É essencial que se vá lá atrás e se investigue os cúmplices que dentro dos bancos – e sob o rigoroso escrutínio de idoneidade do Banco de Portugal, como se vê – permitiram o saque. Sim, porque não estamos a falar de pilha galinhas que arrombam cofres com explosivos ou assaltam caixas multibanco durante a madrugada. Estamos a falar de gente bem posta, de fatos riscados e nós de gravata perfeitos, que encontrou formas bem mais seguras, higiénicas e garantidas de assaltar bancos: através do acesso às salas de administração.

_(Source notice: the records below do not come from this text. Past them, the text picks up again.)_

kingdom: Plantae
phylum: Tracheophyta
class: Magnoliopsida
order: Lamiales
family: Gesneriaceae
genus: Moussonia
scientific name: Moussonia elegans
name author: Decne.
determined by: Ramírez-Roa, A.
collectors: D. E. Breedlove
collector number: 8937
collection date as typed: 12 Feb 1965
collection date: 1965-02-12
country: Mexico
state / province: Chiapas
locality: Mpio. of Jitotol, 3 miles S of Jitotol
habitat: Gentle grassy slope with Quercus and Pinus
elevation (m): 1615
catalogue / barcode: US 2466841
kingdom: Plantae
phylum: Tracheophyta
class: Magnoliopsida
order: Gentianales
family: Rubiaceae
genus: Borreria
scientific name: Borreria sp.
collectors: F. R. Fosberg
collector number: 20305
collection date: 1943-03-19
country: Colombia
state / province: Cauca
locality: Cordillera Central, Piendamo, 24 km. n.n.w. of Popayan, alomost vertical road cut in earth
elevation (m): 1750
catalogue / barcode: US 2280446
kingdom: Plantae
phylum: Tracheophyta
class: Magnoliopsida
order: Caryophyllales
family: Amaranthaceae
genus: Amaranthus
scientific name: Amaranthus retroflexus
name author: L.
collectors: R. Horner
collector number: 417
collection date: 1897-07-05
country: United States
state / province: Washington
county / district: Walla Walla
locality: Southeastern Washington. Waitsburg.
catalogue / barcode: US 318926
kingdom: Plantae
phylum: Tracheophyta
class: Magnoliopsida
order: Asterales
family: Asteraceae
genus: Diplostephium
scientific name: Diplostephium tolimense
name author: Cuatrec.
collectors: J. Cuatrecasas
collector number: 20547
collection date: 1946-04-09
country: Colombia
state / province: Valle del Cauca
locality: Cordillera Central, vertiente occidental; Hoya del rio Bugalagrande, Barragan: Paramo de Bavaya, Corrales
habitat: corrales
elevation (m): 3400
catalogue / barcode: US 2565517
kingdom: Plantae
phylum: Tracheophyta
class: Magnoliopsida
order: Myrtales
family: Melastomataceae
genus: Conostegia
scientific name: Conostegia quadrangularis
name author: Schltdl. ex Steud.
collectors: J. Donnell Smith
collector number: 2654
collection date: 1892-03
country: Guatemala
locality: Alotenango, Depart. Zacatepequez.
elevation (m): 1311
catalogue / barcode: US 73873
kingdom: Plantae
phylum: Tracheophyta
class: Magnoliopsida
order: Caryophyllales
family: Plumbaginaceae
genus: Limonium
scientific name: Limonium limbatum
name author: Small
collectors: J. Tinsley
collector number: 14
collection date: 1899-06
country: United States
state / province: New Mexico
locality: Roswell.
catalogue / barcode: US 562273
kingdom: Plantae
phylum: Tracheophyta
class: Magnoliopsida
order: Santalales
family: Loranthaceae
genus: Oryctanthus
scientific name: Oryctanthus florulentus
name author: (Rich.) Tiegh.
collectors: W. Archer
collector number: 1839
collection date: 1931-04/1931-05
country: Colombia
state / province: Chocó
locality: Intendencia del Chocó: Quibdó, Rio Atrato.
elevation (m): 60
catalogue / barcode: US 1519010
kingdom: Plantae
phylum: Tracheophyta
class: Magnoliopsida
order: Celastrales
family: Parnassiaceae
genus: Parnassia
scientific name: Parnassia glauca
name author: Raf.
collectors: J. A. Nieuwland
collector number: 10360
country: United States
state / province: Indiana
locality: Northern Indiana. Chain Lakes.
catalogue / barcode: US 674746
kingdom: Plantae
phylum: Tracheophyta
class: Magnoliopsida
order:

Como não estamos a falar de unidades de capital de risco ou de bancos de investimento – estas entidades não podem aceitar depósitos e não é por acaso que a lei está feita desta maneira – alguém, nos bancos, não cumpriu as obrigações mínimas de prudência a que estava obrigado. Alguém não exigiu garantias reais quando devia tê-lo feito. Alguém facilitou na avaliação dos projectos de lhe eram apresentados. Alguém foi sensível ao telefonema do governante, do administrador, do “nome influente” para aprovar o crédito.
É obrigatório que a avaliação destes dossiers de crédito seja feita: quem aprovou o quê, em que condições, com que garantias. Até porque, continuando a separar o trigo do joio, também há casos de perdas provocadas pelas mudanças dos mercados, da conjuntura ou porque as melhores análises apontavam para a viabilidade de um negócio que afinal não a tinha. É importante que não se parta do princípio que todos os créditos incobráveis são fruto de crimes, porque isso não é verdade. Daí a importância da análise de cada caso concreto e respectivos protagonistas.
O primeiro interessado nessa avaliação deveria ser o Banco de Portugal. A prudência na guarda dos depósitos – e é sempre isso que está em causa – parte sempre da prudência que se tem na aplicação do dinheiro que os depositantes colocam à guarda dos banqueiros. Ora, banqueiro que permite calotes grosseiros como aqueles de que estamos a falar simplesmente não pode estar em actividade e a idoneidade deve ser-lhe retirada. Falta fazer essa avaliação banco a banco, crédito a crédito e daí tirar as devidas consequências legais e criminais.
Por fim, é preciso alterar as leis necessárias para evitar que continuem a multiplicar-se os casos de “empresários” que enriquecem ou se mantêm ricos depois da falência de negócios que provocaram “buracos” em bancos que os contribuintes pagaram.
Os Nunos Vasconcelos ou Duartes Limas que deixaram rastos de milhões por pagar não podem manter ou aumentar o seu nível de vida depois dos desastres que provocaram. Esta é das mensagens mais perversas que se transmitem à sociedade: os golpes de milhões pagos também por pobres e remediados no IVA deixado na caixa de supermercado ou na bomba de gasolina.
Não sei como isso se faz quando o património já está em nome de filhos e enteados, mas é para isso que servem legisladores competentes, certo? Há propostas também para isto, senhores deputados?